Certains auteurs affirment cependant " que le juge ne se montre pas très exigeant " et par conséquent qu'" une marge d'appréciation paraît laissée aux Etats membres pour déterminer ce qu'ils entendent protéger au titre de l'environnement "[150].
Ce point de vue nous paraît relativement cohérent dans la mesure où le juge a semblé opérer un contrôle limité de l'objectif de protection de l'environnement dans les affaires que nous avons analysées dans cette étude. Il vérifie en effet le plus souvent que l'objectif poursuivi présente un " caractère raisonnable ", en s'appuyant sur des " données objectives résultant notamment des connaissances scientifiques, topographiques ou factuelles "[151].
Si elle ne nous éclaire pas sur la portée exacte du contrôle du juge, l'imprécision de l'objectif de protection de l'environnement nous fait donc dire que les mesures environnementales susceptibles d'être validées par le juge peuvent être assez largement appréhendées. La jurisprudence " Cassis de Dijon " pourrait donc recouvrir une grande variété de situations.
B/ L'application de l'arrêt " Cassis de Dijon " à une variété
de situations
Les différents arrêts précités, qui constituent l'ensemble de la jurisprudence en la matière, ne permettent pas encore d'illustrer la variété de situations que pourrait recouvrir la transposition de la décision " Cassis de Dijon " en matière d'environnement.
Jusqu'en 1998, le domaine essentiellement concerné était celui des déchets. La jurisprudence de la Cour prenait ainsi position par rapport à l'une des préoccupations essentielles de l'environnement, à l'origine d'une multitude de nuisances.
Grâce à l'arrêt " Safety "[152], le champ d'application de la jurisprudence de 1979 s'est élargi à un nouveau pan de l'objectif environnemental : la protection de la couche d'ozone. Dans sa recherche d'équilibre entre environnement et libre-échange, le juge communautaire s'est ainsi intéressé à la lutte contre la pollution de l'air.
La jurisprudence existante ne permet cependant pas d'envisager toutes les hypothèses susceptibles de limiter l'application du principe de libre circulation des marchandises. L'objectif environnemental étant imprécis et relativement large, on pourrait en effet penser, comme le souligne certains auteurs, qu'une variété de situations pourrait justifier l'application de l'arrêt " Cassis de Dijon ".
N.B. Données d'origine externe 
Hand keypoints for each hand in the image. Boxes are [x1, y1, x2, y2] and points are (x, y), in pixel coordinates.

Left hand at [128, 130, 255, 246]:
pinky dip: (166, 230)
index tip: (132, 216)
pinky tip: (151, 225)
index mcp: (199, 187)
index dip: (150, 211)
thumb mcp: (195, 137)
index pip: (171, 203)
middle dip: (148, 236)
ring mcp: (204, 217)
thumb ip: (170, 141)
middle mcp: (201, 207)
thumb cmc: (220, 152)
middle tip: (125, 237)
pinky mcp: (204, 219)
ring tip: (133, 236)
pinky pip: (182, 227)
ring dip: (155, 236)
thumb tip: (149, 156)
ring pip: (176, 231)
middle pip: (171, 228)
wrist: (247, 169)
Comme le souligne F. PICOD, " la lutte contre la pollution du sol, du sous-sol, de l'eau (...) pourrait ainsi justifier des restrictions à l'égard de certains produits susceptibles de générer une pollution lors de leur transport, de leur exposition ou de leur utilisation, ainsi que postérieurement au stade de celle-ci, quand ils sont transformés ou abandonnés "[153].
A ce propos, l'actualité nous amène à parler ici des organismes génétiquement modifiés (OGM). On pourrait en effet penser que dans l'avenir, des mesures restrictives nationales ou communautaires concernant les importations de ces organismes soient justifiées au nom des " exigences impératives " de protection de l'environnement.
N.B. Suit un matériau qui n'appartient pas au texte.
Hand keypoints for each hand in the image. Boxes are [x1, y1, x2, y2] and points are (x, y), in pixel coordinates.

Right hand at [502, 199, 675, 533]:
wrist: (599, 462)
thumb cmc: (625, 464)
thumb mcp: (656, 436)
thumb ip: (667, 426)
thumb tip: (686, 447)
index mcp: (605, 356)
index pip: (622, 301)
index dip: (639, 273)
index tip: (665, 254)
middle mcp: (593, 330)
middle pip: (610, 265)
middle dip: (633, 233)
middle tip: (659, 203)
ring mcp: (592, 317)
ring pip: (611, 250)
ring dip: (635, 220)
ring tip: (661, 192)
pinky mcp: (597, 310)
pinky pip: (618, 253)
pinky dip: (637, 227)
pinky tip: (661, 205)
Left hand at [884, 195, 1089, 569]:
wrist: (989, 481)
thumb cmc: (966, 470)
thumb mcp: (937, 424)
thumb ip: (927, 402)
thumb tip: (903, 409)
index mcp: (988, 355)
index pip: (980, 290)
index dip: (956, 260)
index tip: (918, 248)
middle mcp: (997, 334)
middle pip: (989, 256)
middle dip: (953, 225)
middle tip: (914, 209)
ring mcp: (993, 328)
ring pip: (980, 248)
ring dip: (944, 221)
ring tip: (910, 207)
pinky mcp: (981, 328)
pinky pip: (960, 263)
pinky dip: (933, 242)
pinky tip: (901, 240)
La jurisprudence de 1979 pourrait également concerner la préservation des ressources naturelles menacées directement " par leur exploitation ou leur commerce "[154]. Par exemple, les mesures restrictives concernant les échanges de certaines richesses de la mer pourraient ainsi être validées au titre des " exigences impératives ".
L'imprécision de l'objectif de protection de l'environnement, si elle est une difficulté, permet aussi d'envisager toutes sortes de situations susceptibles d'être concernées par l'application de la jurisprudence de 1979. Avec l'article 36, l'article 30 du traité de Rome pourrait donc constituer un instrument d'avenir dans la recherche d'un équilibre global, au sein de l'Europe des quinze, entre les exigences commerciales et les préoccupations environnementales.